## [PROBLEM DESCRIPTION]
Give the lines from the start of the material through the line holding "Куте даже вынужденно", that line included, as a numbered list with no blank lines. Leave the pictures out.

=====

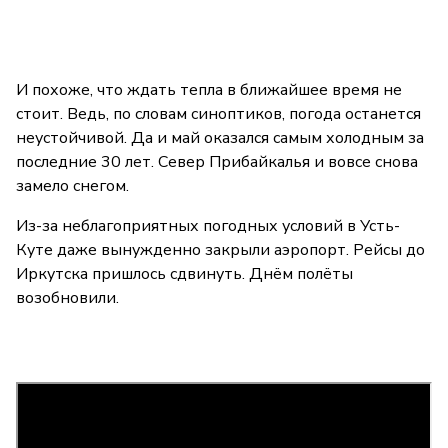
И похоже, что ждать тепла в ближайшее время не
стоит. Ведь, по словам синоптиков, погода останется
неустойчивой. Да и май оказался самым холодным за
последние 30 лет. Север Прибайкалья и вовсе снова
замело снегом.
Из-за неблагоприятных погодных условий в Усть-
Куте даже вынужденно закрыли аэропорт. Рейсы до
Иркутска пришлось сдвинуть. Днём полёты
возобновили.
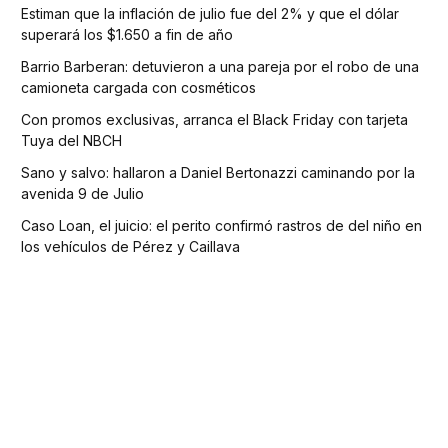
Estiman que la inflación de julio fue del 2% y que el dólar
superará los $1.650 a fin de año
Barrio Barberan: detuvieron a una pareja por el robo de una
camioneta cargada con cosméticos
Con promos exclusivas, arranca el Black Friday con tarjeta
Tuya del NBCH
Sano y salvo: hallaron a Daniel Bertonazzi caminando por la
avenida 9 de Julio
Caso Loan, el juicio: el perito confirmó rastros de del niño en
los vehículos de Pérez y Caillava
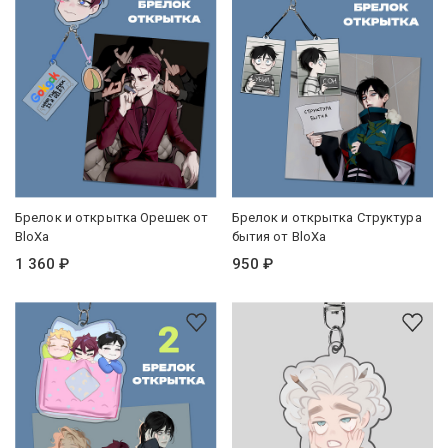
Брелок и открытка Орешек от
Брелок и открытка Структура
BloXa
бытия от BloXa
1 360 ₽
950 ₽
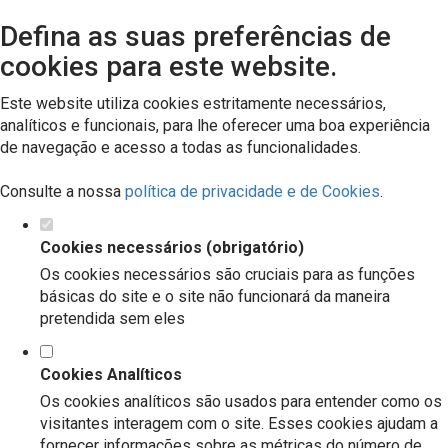
Defina as suas preferências de
cookies para este website.
Este website utiliza cookies estritamente necessários,
analíticos e funcionais, para lhe oferecer uma boa experiência
de navegação e acesso a todas as funcionalidades.
Consulte a nossa
política de privacidade e de Cookies
.
Cookies necessários (obrigatório)
Os cookies necessários são cruciais para as funções
básicas do site e o site não funcionará da maneira
pretendida sem eles
Cookies Analíticos
Os cookies analíticos são usados para entender como os
visitantes interagem com o site. Esses cookies ajudam a
fornecer informações sobre as métricas do número de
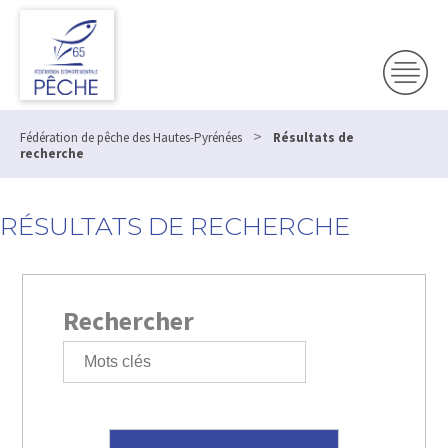
>
Fédération de pêche des Hautes-Pyrénées
Résultats de
recherche
RÉSULTATS DE RECHERCHE
Rechercher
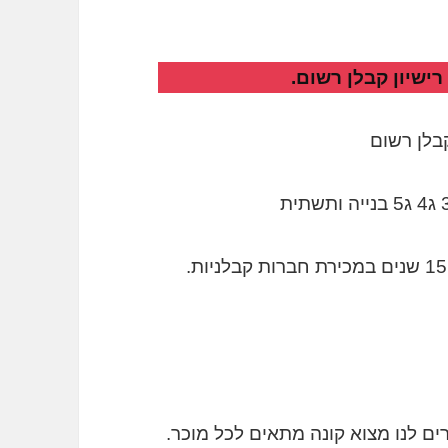
ישיון קבלן רשום.
קבלן רשום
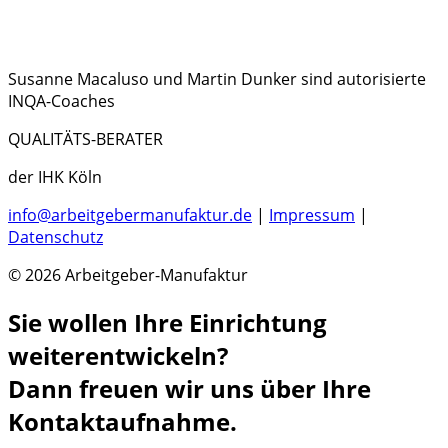
Susanne Macaluso und Martin Dunker sind autorisierte
INQA-Coaches
QUALITÄTS-BERATER
der IHK Köln
info@arbeitgebermanufaktur.de
|
Impressum
|
Datenschutz
© 2026 Arbeitgeber-Manufaktur
Sie wollen Ihre Einrichtung
weiterentwickeln?
Dann freuen wir uns über Ihre
Kontaktaufnahme.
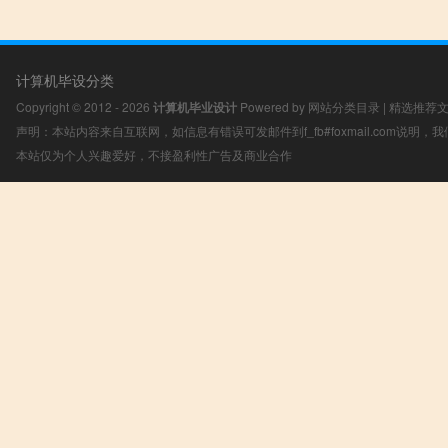
计算机毕设分类
Copyright © 2012 - 2026
计算机毕业设计
Powered by
网站分类目录
|
精选推荐
声明：本站内容来自互联网，如信息有错误可发邮件到f_fb#foxmail.com说明
本站仅为个人兴趣爱好，不接盈利性广告及商业合作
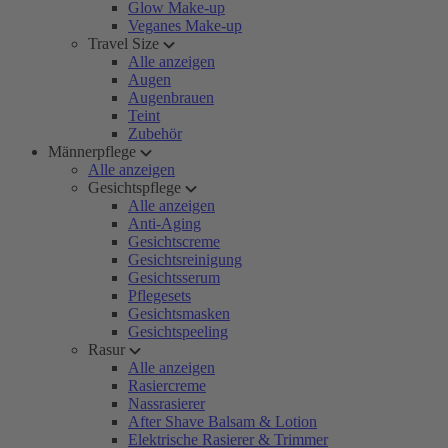
Glow Make-up
Veganes Make-up
Travel Size
Alle anzeigen
Augen
Augenbrauen
Teint
Zubehör
Männerpflege
Alle anzeigen
Gesichtspflege
Alle anzeigen
Anti-Aging
Gesichtscreme
Gesichtsreinigung
Gesichtsserum
Pflegesets
Gesichtsmasken
Gesichtspeeling
Rasur
Alle anzeigen
Rasiercreme
Nassrasierer
After Shave Balsam & Lotion
Elektrische Rasierer & Trimmer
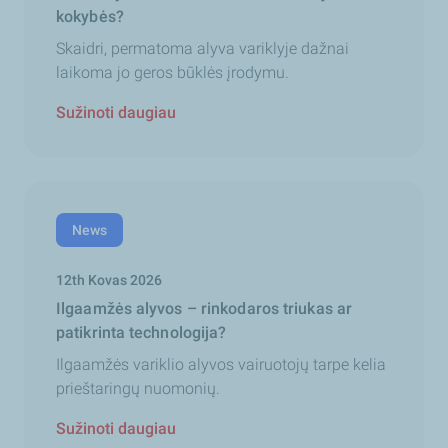
kokybės?
Skaidri, permatoma alyva variklyje dažnai
laikoma jo geros būklės įrodymu.
Sužinoti daugiau
News
12th Kovas 2026
Ilgaamžės alyvos – rinkodaros triukas ar
patikrinta technologija?
Ilgaamžės variklio alyvos vairuotojų tarpe kelia
prieštaringų nuomonių.
Sužinoti daugiau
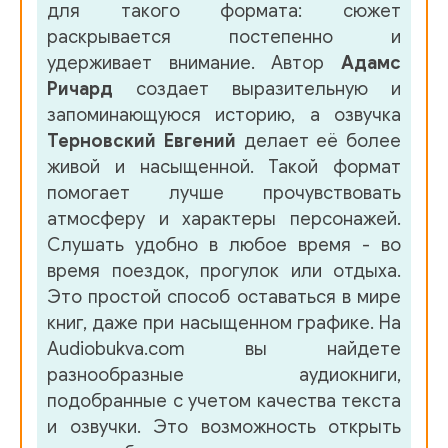
для такого формата: сюжет
0047
раскрывается постепенно и
удерживает внимание. Автор
Адамс
0048
Ричард
создает выразительную и
0049
запоминающуюся историю, а озвучка
Терновский Евгений
делает её более
0050
живой и насыщенной. Такой формат
0051
помогает лучше прочувствовать
атмосферу и характеры персонажей.
0052
Слушать удобно в любое время - во
0053
время поездок, прогулок или отдыха.
Это простой способ оставаться в мире
0054
книг, даже при насыщенном графике. На
0055
Audiobukva.com вы найдете
разнообразные аудиокниги,
0056
подобранные с учетом качества текста
0057
и озвучки. Это возможность открыть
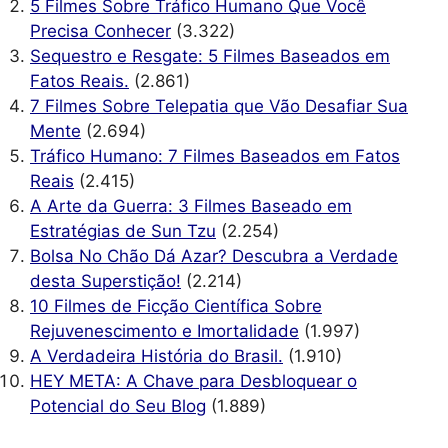
5 Filmes Sobre Tráfico Humano Que Você
Precisa Conhecer
(3.322)
Sequestro e Resgate: 5 Filmes Baseados em
Fatos Reais.
(2.861)
7 Filmes Sobre Telepatia que Vão Desafiar Sua
Mente
(2.694)
Tráfico Humano: 7 Filmes Baseados em Fatos
Reais
(2.415)
A Arte da Guerra: 3 Filmes Baseado em
Estratégias de Sun Tzu
(2.254)
Bolsa No Chão Dá Azar? Descubra a Verdade
desta Superstição!
(2.214)
10 Filmes de Ficção Científica Sobre
Rejuvenescimento e Imortalidade
(1.997)
A Verdadeira História do Brasil.
(1.910)
HEY META: A Chave para Desbloquear o
Potencial do Seu Blog
(1.889)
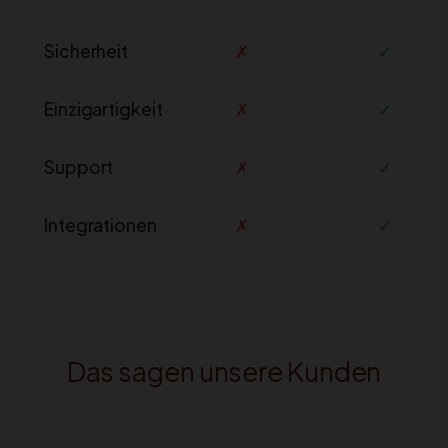
Sicherheit
✗
✓
Einzigartigkeit
✗
✓
Support
✗
✓
Integrationen
✗
✓
Das sagen unsere Kunden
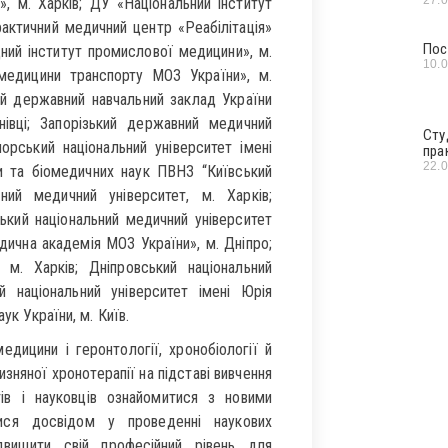
, м. Харків; ДУ «Національний інститут
рактичний медичний центр «Реабілітація»
Пос
ний інститут промислової медицини», м.
10.
 медицини транспорту МОЗ України», м.
ий державний навчальний заклад України
івці; Запорізький державний медичний
Сту
орський національний університет імені
пра
22.
и та біомедичних наук ПВНЗ “Київський
ьний медичний університет, м. Харків;
ський національний медичний університет
дична академія МОЗ України», м. Дніпро;
, м. Харків; Дніпровський національний
й національний університет імені Юрія
ук України, м. Київ.
едицини і геронтології, хронобіології й
няної хронотерапії на підставі вивчення
ів і науковців ознайомитися з новими
тися досвідом у проведенні наукових
двищити свій професійний рівень для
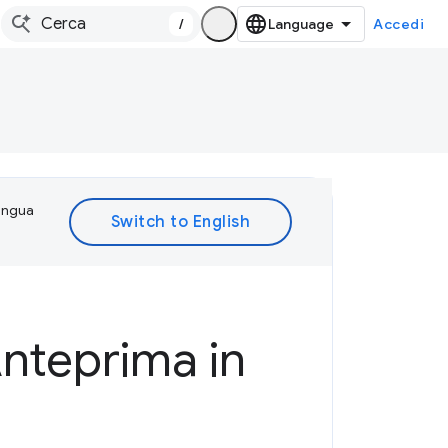
/
Accedi
lingua
nteprima in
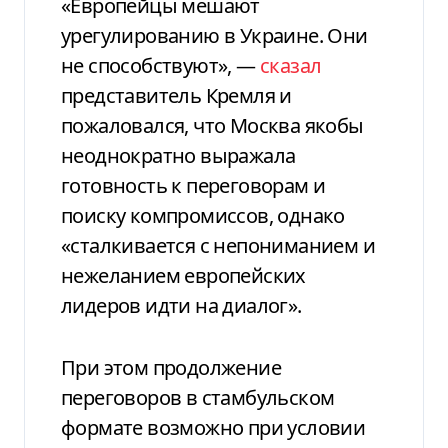
«Европейцы мешают
урегулированию в Украине. Они
не способствуют», —
сказал
представитель Кремля и
пожаловался, что Москва якобы
неоднократно выражала
готовность к переговорам и
поиску компромиссов, однако
«сталкивается с непониманием и
нежеланием европейских
лидеров идти на диалог».
При этом продолжение
переговоров в стамбульском
формате возможно при условии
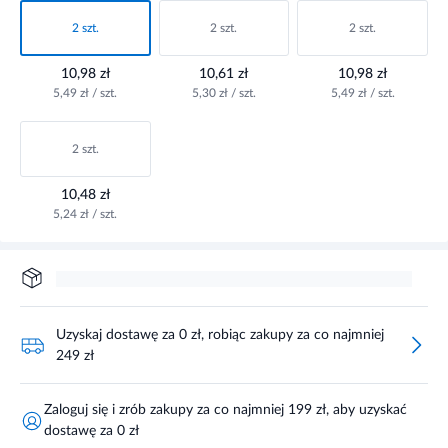
2 szt.
2 szt.
2 szt.
10,98 zł
10,61 zł
10,98 zł
5,49 zł / szt.
5,30 zł / szt.
5,49 zł / szt.
2 szt.
10,48 zł
5,24 zł / szt.
Uzyskaj dostawę za 0 zł, robiąc zakupy za co najmniej
249 zł
Zaloguj się i zrób zakupy za co najmniej 199 zł, aby uzyskać
dostawę za 0 zł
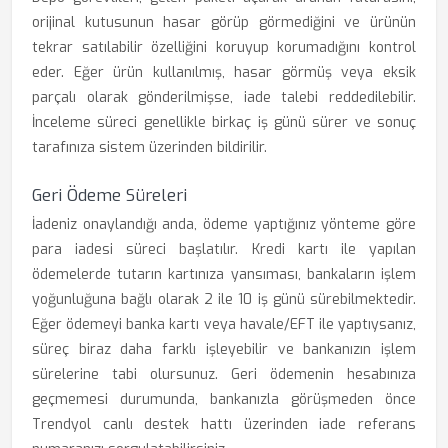
orijinal kutusunun hasar görüp görmediğini ve ürünün
tekrar satılabilir özelliğini koruyup korumadığını kontrol
eder. Eğer ürün kullanılmış, hasar görmüş veya eksik
parçalı olarak gönderilmişse, iade talebi reddedilebilir.
İnceleme süreci genellikle birkaç iş günü sürer ve sonuç
tarafınıza sistem üzerinden bildirilir.
Geri Ödeme Süreleri
İadeniz onaylandığı anda, ödeme yaptığınız yönteme göre
para iadesi süreci başlatılır. Kredi kartı ile yapılan
ödemelerde tutarın kartınıza yansıması, bankaların işlem
yoğunluğuna bağlı olarak 2 ile 10 iş günü sürebilmektedir.
Eğer ödemeyi banka kartı veya havale/EFT ile yaptıysanız,
süreç biraz daha farklı işleyebilir ve bankanızın işlem
sürelerine tabi olursunuz. Geri ödemenin hesabınıza
geçmemesi durumunda, bankanızla görüşmeden önce
Trendyol canlı destek hattı üzerinden iade referans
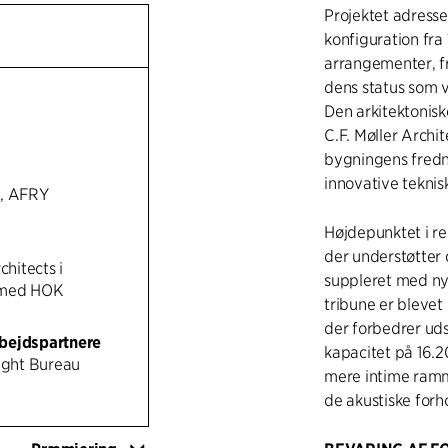
Projektet adress
konfiguration fra
arrangementer, f
dens status som 
Den arkitektonisk
C.F. Møller Archi
bygningens fredn
innovative teknis
l, AFRY
Højdepunktet i ren
der understøtter
chitects i
suppleret med ny
 med HOK
tribune er bleve
der forbedrer ud
bejdspartnere
kapacitet på 16.20
Light Bureau
mere intime ramm
de akustiske forh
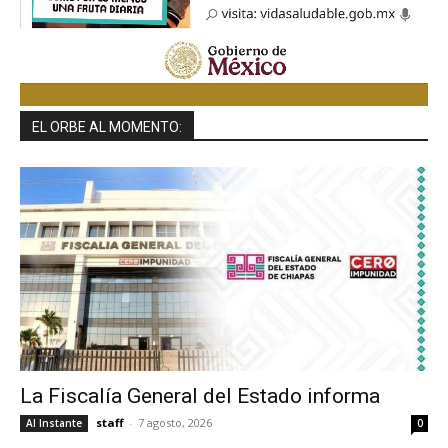
EL ORBE AL MOMENTO:
La Fiscalía General del Estado informa
staff
-
7 agosto, 2026
Al Instante
0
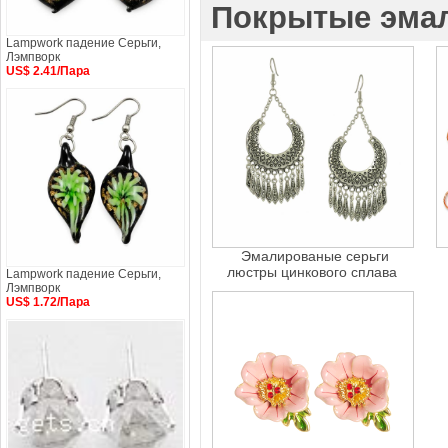
Покрытые эма
Lampwork падение Серьги,
Лэмпворк
US$ 2.41/Пара
Эмалированые серьги
люстры цинкового сплава
Lampwork падение Серьги,
Лэмпворк
US$ 1.72/Пара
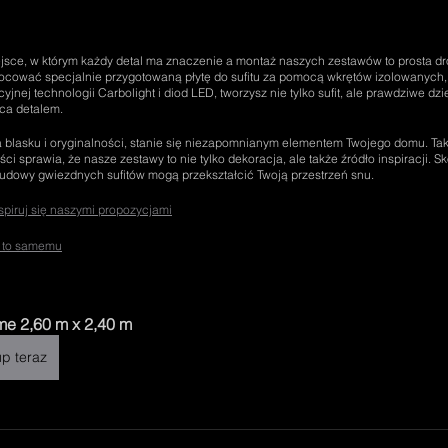
ejsce, w którym każdy detal ma znaczenie a montaż naszych zestawów to prosta dr
amocować specjalnie przygotowaną płytę do sufitu za pomocą wkrętów izolowanych
nej technologii Carbolight i diod LED, tworzysz nie tylko sufit, ale prawdziwe dzieł
yca detalem.
a blasku i oryginalności, stanie się niezapomnianym elementem Twojego domu. Taki
i sprawia, że nasze zestawy to nie tylko dekoracja, ale także źródło inspiracji. Sko
budowy gwiezdnych sufitów mogą przekształcić Twoją przestrzeń snu.
nspiruj się naszymi propozycjami
b to samemu
e 2,60 m x 2,40 m
p teraz
iecący sufit i gwiezdzisty sufit w połączeniu z nowoczesną świecąca fototapeta tworzą atmosferę pełną magii, wprowadzając do pokoju niesamowity klimat i gwiezdny sufit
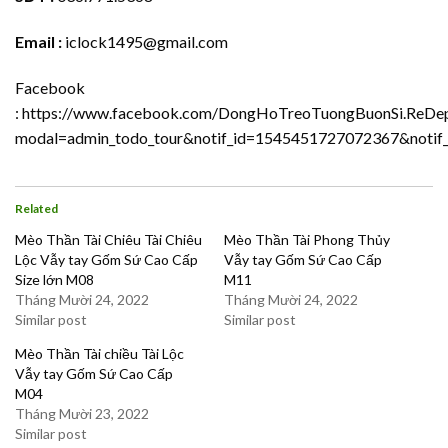
Email :
iclock1495@gmail.com
Facebook
:
https://www.facebook.com/DongHoTreoTuongBuonSi.ReDep.
modal=admin_todo_tour&notif_id=1545451727072367&notif_t
Related
Mèo Thần Tài Chiêu Tài Chiêu
Mèo Thần Tài Phong Thủy
Lộc Vẫy tay Gốm Sứ Cao Cấp
Vẫy tay Gốm Sứ Cao Cấp
Size lớn M08
M11
Tháng Mười 24, 2022
Tháng Mười 24, 2022
Similar post
Similar post
Mèo Thần Tài chiều Tài Lộc
Vẫy tay Gốm Sứ Cao Cấp
M04
Tháng Mười 23, 2022
Similar post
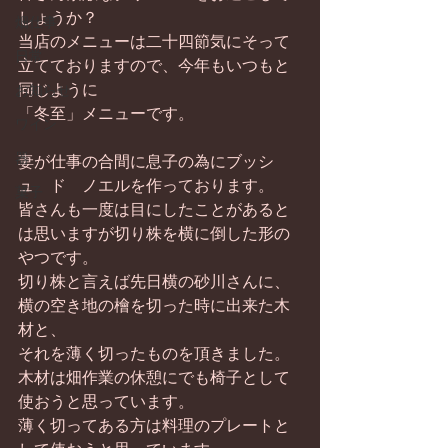
しょうか？ 
畑仕事
当店のメニューは二十四節気にそって
日常
立てておりますので、今年もいつもと
同じように 
お知らせ
「冬至」メニューです。 
ワイン
器
妻が仕事の合間に息子の為にブッシ
ュ　ド　ノエルを作っております。 
菓子
皆さんも一度は目にしたことがあると
は思いますが切り株を横に倒した形の
やつです。 
切り株と言えば先日横の砂川さんに、
横の空き地の檜を切った時に出来た木
材と、 
それを薄く切ったものを頂きました。 
木材は畑作業の休憩にでも椅子として
使おうと思っています。 
薄く切ってある方は料理のプレートと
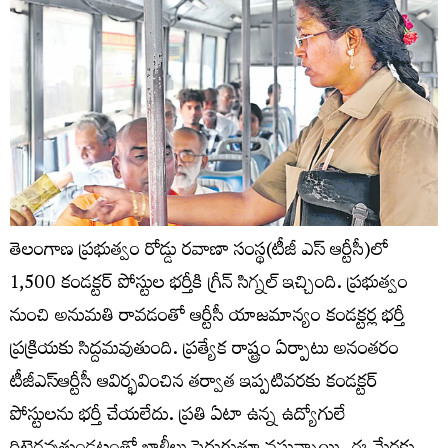
తెలంగాణ ప్రభుత్వం రోడ్డు రవాణా సంస్థ(టీజీ ఎస్ ఆర్టీసీ)లో
1,500 కండక్టర్ పోస్టుల భర్తీకి గ్రీన్ సిగ్నల్ ఇచ్చింది. ప్రభుత్వం
నుంచి అనుమతి రావడంతో ఆర్టీసీ యాజమాన్యం కండక్టర్ల భర్తీ
ప్రక్రియకు సిద్దమవుతుంది. ప్రత్యేక రాష్ట్రం ఏర్పాటు అనంతరం
టీజీఎస్‌ఆర్టీసీ ఆవిర్భవించిన తర్వాత ఇప్పటివరకు కండక్టర్‌
పోస్టులను భర్తీ చేయలేదు. ప్రతి ఏటా ఉన్న ఉద్యోగులే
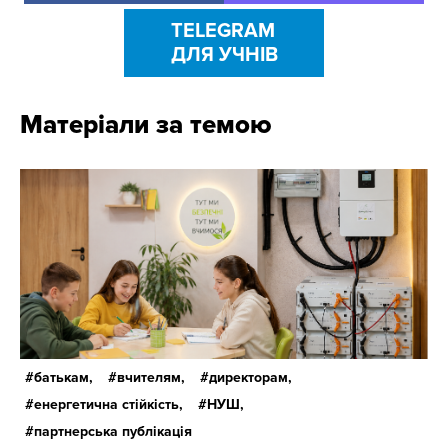
TELEGRAM
ДЛЯ УЧНІВ
Матеріали за темою
батькам,
вчителям,
директорам,
енергетична стійкість,
НУШ,
партнерська публікація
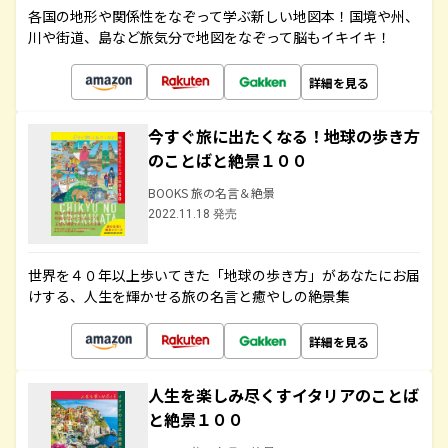
各国の地形や関係性をなぞって学ぶ新しい地図本！国境や州、
川や街道、島など旅気分で地図をなぞって脳もイキイキ！
詳細を見る
今すぐ旅に出たくなる！地球の歩き方
のことばと絶景１００
BOOKS 旅の名言＆絶景
2022.11.18 発売
世界を４０年以上歩いてきた「地球の歩き方」があなたにお届
けする、人生を輝かせる旅の名言と癒やしの絶景集
詳細を見る
人生を楽しみ尽くすイタリアのことば
と絶景１００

=====

## [THE COMPLETED TASK]
1. И похоже, что ждать тепла в ближайшее время не
2. стоит. Ведь, по словам синоптиков, погода останется
3. неустойчивой. Да и май оказался самым холодным за
4. последние 30 лет. Север Прибайкалья и вовсе снова
5. замело снегом.
6. Из-за неблагоприятных погодных условий в Усть-
7. Куте даже вынужденно закрыли аэропорт. Рейсы до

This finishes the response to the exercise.